#### [To do]
Show, from the entries below, every line in which "this" appears.

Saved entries

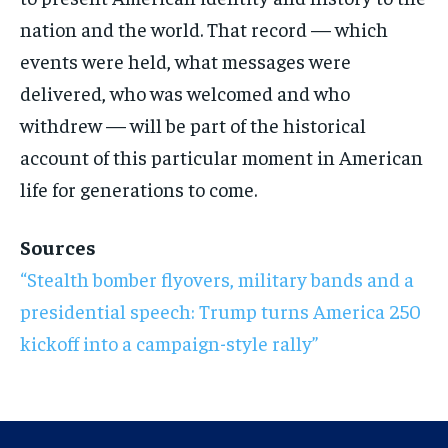
nation and the world. That record — which
events were held, what messages were
delivered, who was welcomed and who
withdrew — will be part of the historical
account of this particular moment in American
life for generations to come.
Sources
“Stealth bomber flyovers, military bands and a
presidential speech: Trump turns America 250
kickoff into a campaign-style rally”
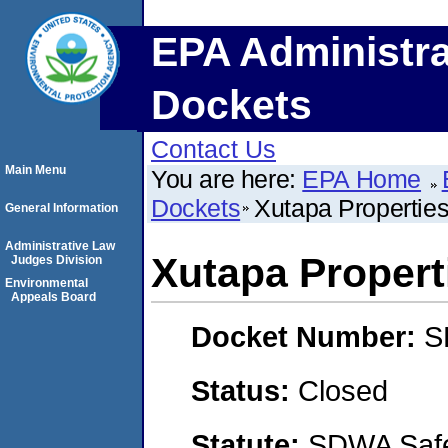
EPA Administra
Dockets
Contact Us
Main Menu
You are here:
EPA Home
Dockets
Xutapa Propertie
General Information
Administrative Law
Xutapa Propert
Judges Division
Environmental
Appeals Board
Docket Number:
S
Status:
Closed
Statute:
SDWA Safe 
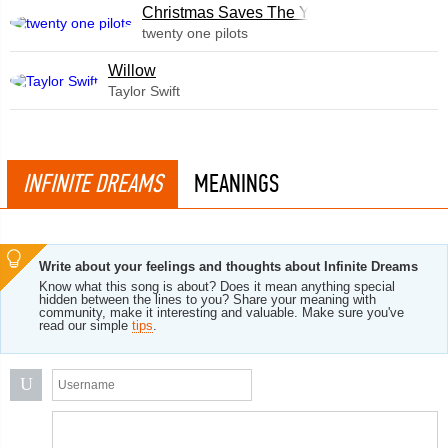
Christmas Saves The Year
twenty one pilots
Willow
Taylor Swift
INFINITE DREAMS
MEANINGS
Write about your feelings and thoughts about Infinite Dreams
Know what this song is about? Does it mean anything special
hidden between the lines to you? Share your meaning with
community, make it interesting and valuable. Make sure you've
read our simple
tips
.
U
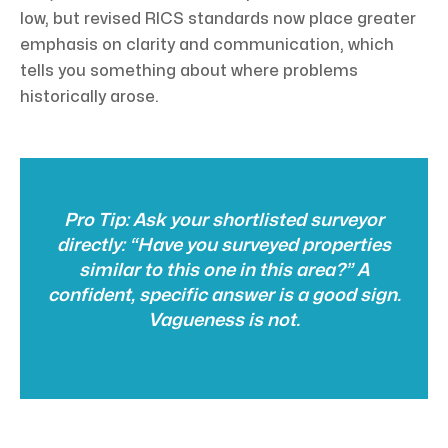
low, but revised RICS standards now place greater
emphasis on clarity and communication, which
tells you something about where problems
historically arose.
Pro Tip: Ask your shortlisted surveyor
directly: “Have you surveyed properties
similar to this one in this area?” A
confident, specific answer is a good sign.
Vagueness is not.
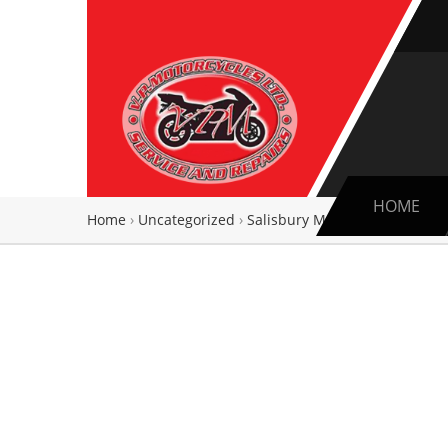
HOME
Home
›
Uncategorized
›
Salisbury Motorcycle and Ligh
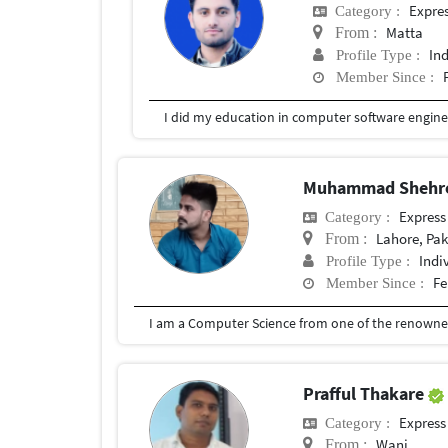
Expre
Category :
Matta
From :
In
Profile Type :
Member Since :
I did my education in computer software engineer
Muhammad Shehr
Express
Category :
Lahore, Pak
From :
Indi
Profile Type :
Fe
Member Since :
Prafful Thakare
Express
Category :
Wani
From :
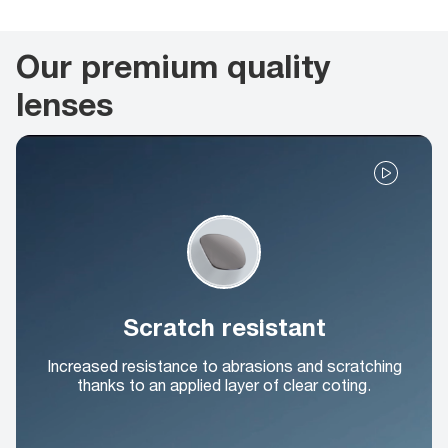
Our premium quality
lenses
Scratch resistant
Increased resistance to abrasions and scratching
thanks to an applied layer of clear coting.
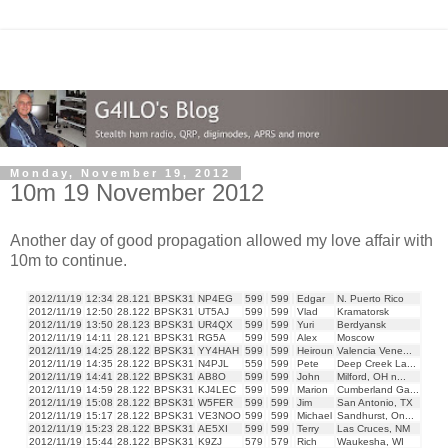
Monday, November 19, 2012
10m 19 November 2012
Another day of good propagation allowed my love affair with
10m to continue.
2012/11/19
12:34
28.121
BPSK31
NP4EG
599
599
Edgar
N. Puerto Rico
2012/11/19
12:50
28.122
BPSK31
UT5AJ
599
599
Vlad
Kramatorsk
2012/11/19
13:50
28.123
BPSK31
UR4QX
599
599
Yuri
Berdyansk
2012/11/19
14:11
28.121
BPSK31
RG5A
599
599
Alex
Moscow
2012/11/19
14:25
28.122
BPSK31
YY4HAH
599
599
Heiroun
Valencia Vene...
2012/11/19
14:35
28.122
BPSK31
N4PJL
559
599
Pete
Deep Creek La...
2012/11/19
14:41
28.122
BPSK31
AB8O
599
599
John
Milford, OH n...
2012/11/19
14:59
28.122
BPSK31
KJ4LEC
599
599
Marion
Cumberland Ga...
2012/11/19
15:08
28.122
BPSK31
W5FER
599
599
Jim
San Antonio, TX
2012/11/19
15:17
28.122
BPSK31
VE3NOO
599
599
Michael
Sandhurst, On...
2012/11/19
15:23
28.122
BPSK31
AE5XI
599
599
Terry
Las Cruces, NM
2012/11/19
15:44
28.122
BPSK31
K9ZJ
579
579
Rich
Waukesha, WI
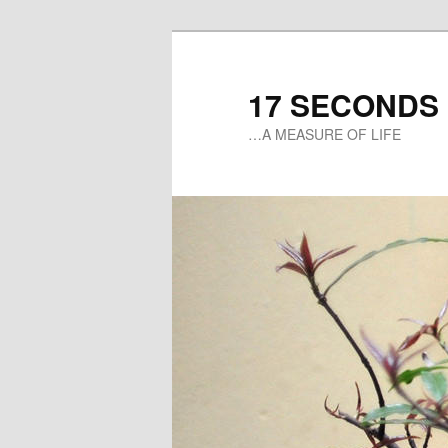
17 SECONDS
…A MEASURE OF LIFE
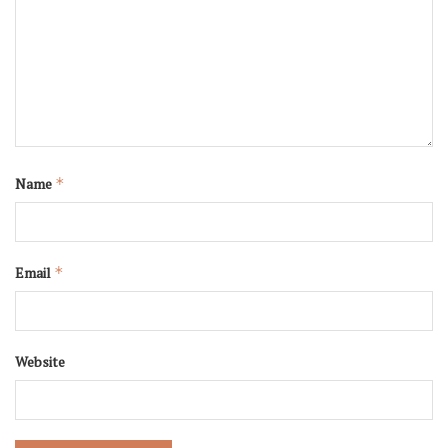
Name
*
Email
*
Website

#### [Written reply]
account of this particular moment in American
Know what this song is about? Does it mean anything special
similar to this one in this area?” A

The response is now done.